Remember When

Lock-up marks stained the pavement, leaving a rubber trail that led to a pickup truck lodged between two large oak trees. The 19-year-old passenger died and the driver, another boy the same age, survived. 

The crash happened within a mile of my house one Friday night during the Spring of 2007.

I learned about it hours later in the Saturday morning newspaper, and as my eyes roamed from the print to the victim’s photo, I had to quickly looked away. The pose, the dark sweater, the smile, the hair color and style—it was similar to the last formal picture taken of my son. But this mother’s son had died physically, quickly, unexpectedly, and most assuredly, forever from this earthly existence. My son still has an earthly existence, but dies a slow, torturous, drug-addicted death—one that won’t bring surprise when it comes to fruition.  

This boy’s death hit me hard because my heart hurt for his mother. Her loss. Her pain. The empty space in her heart. 

Rain was in the forecast the next morning, so when I arose I grabbed some coffee and went out back to check on some wild baby rabbits. A few weeks before I’d knocked two pink newborns from their nest while preparing the vegetable garden with the hoe. Thankful I hadn’t harmed them, I used the hoe to carefully place them back in their straw-covered home with their siblings.

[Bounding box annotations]
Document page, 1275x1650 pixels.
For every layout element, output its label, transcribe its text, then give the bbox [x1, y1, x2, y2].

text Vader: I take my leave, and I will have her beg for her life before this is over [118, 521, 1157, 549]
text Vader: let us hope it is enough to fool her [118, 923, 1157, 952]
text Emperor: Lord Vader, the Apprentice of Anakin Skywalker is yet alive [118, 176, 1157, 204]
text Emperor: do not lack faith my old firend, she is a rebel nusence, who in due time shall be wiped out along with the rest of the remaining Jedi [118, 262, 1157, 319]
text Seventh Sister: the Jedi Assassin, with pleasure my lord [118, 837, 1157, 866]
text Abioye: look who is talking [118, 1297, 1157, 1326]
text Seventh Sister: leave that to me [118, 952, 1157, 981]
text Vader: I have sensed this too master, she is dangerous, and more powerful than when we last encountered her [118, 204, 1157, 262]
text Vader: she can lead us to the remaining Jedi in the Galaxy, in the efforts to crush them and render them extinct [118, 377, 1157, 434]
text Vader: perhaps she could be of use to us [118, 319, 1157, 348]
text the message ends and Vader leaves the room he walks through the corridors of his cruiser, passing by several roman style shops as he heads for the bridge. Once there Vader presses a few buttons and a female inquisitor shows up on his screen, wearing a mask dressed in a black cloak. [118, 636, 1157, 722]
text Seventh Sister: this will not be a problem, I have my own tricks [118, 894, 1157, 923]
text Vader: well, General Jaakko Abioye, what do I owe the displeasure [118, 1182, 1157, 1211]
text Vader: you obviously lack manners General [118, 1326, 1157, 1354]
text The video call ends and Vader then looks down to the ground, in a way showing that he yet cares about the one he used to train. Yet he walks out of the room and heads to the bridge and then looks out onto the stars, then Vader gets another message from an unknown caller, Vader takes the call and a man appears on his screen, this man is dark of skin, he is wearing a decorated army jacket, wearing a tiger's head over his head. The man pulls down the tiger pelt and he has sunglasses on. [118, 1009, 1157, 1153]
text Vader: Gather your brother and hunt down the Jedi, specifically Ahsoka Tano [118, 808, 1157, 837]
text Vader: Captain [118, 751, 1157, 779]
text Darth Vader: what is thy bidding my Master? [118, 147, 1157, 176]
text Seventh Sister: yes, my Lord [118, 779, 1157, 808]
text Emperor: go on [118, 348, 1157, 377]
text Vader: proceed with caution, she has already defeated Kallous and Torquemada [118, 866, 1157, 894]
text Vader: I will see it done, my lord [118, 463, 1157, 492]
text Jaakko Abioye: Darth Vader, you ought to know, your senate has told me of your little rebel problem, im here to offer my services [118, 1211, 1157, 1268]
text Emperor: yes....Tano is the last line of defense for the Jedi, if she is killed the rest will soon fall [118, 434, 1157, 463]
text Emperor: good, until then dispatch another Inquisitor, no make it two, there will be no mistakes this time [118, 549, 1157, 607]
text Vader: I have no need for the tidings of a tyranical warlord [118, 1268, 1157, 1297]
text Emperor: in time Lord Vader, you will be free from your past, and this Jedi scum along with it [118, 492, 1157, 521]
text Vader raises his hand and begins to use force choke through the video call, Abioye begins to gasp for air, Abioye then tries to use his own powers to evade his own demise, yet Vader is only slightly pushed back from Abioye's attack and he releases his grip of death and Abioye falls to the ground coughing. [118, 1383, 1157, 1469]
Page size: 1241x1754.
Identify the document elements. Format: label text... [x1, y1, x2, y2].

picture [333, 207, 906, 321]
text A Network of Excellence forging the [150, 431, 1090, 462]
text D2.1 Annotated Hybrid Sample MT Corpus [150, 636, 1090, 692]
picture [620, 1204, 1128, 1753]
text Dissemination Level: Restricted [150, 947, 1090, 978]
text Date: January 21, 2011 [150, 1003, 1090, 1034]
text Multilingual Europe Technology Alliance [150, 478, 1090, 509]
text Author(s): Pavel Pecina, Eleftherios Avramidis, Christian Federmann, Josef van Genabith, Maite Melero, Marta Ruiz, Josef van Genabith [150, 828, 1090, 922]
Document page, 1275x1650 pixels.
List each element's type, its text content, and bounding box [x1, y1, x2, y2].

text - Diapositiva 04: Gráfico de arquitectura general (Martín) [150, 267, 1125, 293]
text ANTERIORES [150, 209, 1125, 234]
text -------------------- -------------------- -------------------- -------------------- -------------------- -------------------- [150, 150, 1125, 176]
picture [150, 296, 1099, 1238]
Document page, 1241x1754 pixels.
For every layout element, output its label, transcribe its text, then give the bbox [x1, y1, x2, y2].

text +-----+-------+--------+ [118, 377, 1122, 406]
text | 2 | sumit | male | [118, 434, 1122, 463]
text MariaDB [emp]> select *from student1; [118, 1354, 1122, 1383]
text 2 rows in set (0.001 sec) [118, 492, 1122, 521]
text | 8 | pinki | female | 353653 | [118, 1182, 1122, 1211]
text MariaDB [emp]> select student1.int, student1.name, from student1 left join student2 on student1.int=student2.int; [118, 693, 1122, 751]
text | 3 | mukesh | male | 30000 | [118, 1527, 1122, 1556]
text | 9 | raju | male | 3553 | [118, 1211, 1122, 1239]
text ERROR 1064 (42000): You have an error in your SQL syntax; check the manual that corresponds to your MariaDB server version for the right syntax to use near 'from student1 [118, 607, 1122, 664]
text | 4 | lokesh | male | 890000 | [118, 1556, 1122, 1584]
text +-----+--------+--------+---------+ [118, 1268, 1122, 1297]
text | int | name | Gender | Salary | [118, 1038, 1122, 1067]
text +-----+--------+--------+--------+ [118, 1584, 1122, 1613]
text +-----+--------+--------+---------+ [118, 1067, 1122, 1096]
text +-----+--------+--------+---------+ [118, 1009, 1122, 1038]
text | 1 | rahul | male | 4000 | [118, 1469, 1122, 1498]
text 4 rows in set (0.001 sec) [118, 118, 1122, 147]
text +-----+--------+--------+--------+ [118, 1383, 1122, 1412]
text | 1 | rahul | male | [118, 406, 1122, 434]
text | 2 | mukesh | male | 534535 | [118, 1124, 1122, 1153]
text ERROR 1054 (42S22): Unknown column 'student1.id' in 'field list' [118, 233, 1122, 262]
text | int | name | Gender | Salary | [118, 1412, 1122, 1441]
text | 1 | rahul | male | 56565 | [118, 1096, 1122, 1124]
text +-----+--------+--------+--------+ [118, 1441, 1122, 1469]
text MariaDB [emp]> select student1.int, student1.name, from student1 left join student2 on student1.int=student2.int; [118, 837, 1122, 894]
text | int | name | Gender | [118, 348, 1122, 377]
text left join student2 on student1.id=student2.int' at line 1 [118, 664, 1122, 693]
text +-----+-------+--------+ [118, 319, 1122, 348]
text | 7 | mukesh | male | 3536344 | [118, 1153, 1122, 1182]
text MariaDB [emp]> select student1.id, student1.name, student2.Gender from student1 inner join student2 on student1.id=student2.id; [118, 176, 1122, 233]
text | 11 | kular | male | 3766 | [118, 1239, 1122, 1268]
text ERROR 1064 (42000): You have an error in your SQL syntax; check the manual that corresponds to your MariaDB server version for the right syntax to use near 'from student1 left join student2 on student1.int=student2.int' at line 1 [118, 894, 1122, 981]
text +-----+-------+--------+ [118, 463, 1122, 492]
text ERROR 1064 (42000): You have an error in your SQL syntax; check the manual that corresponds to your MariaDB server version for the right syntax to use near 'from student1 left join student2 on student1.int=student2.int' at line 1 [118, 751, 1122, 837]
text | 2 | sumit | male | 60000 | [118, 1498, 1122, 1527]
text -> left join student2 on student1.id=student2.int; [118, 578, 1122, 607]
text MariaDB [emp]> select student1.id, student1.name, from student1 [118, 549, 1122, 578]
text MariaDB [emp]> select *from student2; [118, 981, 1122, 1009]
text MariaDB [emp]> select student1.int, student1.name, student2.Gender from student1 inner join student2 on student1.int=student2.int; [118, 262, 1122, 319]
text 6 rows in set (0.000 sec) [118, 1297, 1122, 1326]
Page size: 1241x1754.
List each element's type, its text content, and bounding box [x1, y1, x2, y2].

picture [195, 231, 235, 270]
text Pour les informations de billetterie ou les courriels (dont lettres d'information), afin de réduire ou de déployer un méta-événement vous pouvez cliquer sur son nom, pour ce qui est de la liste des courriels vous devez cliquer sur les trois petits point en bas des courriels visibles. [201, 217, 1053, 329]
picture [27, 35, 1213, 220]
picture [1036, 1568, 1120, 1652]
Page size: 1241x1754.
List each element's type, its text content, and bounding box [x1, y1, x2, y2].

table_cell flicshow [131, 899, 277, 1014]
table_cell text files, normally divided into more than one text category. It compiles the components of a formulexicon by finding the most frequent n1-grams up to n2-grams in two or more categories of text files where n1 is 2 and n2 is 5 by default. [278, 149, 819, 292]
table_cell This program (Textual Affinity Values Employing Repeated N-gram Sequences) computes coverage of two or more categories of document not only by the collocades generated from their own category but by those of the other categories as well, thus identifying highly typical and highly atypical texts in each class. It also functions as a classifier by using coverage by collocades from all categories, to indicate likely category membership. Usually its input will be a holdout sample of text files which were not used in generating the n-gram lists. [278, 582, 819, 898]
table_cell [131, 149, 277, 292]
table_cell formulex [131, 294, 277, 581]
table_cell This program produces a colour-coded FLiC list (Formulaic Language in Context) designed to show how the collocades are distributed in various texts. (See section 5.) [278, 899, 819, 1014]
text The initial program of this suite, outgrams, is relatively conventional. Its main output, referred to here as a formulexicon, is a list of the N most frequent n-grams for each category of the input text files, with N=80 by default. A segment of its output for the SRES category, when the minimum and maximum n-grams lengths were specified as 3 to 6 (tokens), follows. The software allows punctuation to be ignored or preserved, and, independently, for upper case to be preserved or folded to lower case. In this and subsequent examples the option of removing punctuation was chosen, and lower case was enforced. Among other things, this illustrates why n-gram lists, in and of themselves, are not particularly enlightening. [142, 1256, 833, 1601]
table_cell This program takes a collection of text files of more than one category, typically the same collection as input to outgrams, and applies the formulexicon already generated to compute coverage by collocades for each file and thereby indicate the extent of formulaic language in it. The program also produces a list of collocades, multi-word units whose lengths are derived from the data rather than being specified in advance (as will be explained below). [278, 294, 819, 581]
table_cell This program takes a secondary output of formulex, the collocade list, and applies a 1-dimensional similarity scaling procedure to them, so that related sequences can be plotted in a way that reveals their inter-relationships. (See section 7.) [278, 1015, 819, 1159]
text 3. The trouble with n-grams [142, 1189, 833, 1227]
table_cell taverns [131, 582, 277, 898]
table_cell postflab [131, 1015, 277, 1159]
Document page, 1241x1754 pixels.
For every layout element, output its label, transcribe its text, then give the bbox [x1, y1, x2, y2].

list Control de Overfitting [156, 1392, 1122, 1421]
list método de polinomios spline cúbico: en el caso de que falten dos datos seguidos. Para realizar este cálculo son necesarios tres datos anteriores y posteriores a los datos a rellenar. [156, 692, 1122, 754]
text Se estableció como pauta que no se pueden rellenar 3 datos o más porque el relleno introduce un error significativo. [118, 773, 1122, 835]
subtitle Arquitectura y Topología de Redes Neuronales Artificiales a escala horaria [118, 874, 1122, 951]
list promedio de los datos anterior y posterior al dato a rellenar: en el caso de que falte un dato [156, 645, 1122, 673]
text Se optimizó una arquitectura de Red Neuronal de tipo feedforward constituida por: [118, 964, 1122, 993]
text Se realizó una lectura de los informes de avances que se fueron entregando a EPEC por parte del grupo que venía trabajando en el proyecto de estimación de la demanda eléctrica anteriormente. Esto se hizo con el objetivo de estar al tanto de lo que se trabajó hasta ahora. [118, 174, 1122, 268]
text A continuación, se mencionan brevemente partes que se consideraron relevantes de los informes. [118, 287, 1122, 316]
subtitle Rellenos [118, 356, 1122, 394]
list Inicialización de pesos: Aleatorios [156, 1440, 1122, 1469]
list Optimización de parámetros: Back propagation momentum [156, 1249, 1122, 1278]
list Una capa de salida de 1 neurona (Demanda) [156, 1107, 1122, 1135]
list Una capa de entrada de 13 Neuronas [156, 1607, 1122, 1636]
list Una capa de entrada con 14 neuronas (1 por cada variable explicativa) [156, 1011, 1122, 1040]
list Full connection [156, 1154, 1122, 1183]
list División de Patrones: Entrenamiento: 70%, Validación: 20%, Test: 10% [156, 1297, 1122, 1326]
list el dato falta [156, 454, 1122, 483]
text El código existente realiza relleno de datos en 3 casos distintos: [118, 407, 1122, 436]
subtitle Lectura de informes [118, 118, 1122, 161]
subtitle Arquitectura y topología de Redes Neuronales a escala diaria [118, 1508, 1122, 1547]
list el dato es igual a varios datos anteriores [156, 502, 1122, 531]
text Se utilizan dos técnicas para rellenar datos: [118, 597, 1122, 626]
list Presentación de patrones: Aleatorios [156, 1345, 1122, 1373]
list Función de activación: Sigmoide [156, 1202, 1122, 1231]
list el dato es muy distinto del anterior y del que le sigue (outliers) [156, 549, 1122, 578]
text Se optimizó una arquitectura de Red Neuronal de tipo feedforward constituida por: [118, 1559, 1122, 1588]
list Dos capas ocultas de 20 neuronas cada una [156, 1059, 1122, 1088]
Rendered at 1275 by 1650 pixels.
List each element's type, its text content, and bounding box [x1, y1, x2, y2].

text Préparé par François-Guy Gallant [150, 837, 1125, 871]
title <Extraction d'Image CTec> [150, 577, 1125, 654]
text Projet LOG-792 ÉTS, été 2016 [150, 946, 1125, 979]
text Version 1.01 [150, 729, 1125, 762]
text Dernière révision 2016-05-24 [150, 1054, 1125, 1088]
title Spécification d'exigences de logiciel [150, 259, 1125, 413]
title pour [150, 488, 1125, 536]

Set exercise 1 :: In the Remember When essay, how would you render this sentence in Spanish: "The crash happened within a mile of my house one Friday night during the Spring of 2007."
Set exercise 2 ::
Answer these questions from the Remember When essay:
(a) How old was the passenger who died in the crash?
(b) Where did the narrator first read about the crash?
(c) What tool did the narrator use to put the newborn rabbits back in their nest?
Set exercise 3 :: Can you pick up the Remember When essay after its final sentence and carry it on?

Exercise output 1 :: El accidente ocurrió a menos de una milla de mi casa un viernes por la noche durante la primavera de 2007.

Exercise output 2 ::
(a) 19 years old.
(b) In the Saturday morning newspaper.
(c) The hoe.

Exercise output 3 ::
As I entered the garden now, I stared in horror at the rabbit nest. Something much worse than rain had fallen upon them. Clean pieces of body parts lay strewn everywhere. No blood, just bunnies bit clean in half. No heads anywhere. Here they were inside a railroad tie enclosed garden that was in a yard with an 8-foot high wooden fence around it. They were more protected than the rabbits in the fields beyond the fence. And they had survived me almost hacking them to death. Now they were not only dead, but morbidly picked apart. As if I didn’t have enough heartache at the moment, life just had to dish out some more. It didn’t rain that morning, but it didn’t matter anymore. 

Monday morning I drove by the crash sight on my way to the store. An injured tree still stood—luckier than its neighboring shard of a trunk two feet away. Life had ended in between them. 

A memorial board had been erected in that v-shaped wedge. Notes of love and grief framed a glossy photo. A family stood dazed. Tears teetered in my lids. Then words from Allen Jackson’s latest song floated from my car radio:

“Remember when I was young and so were you . . .”

“And time stood still and love was all we knew . . .”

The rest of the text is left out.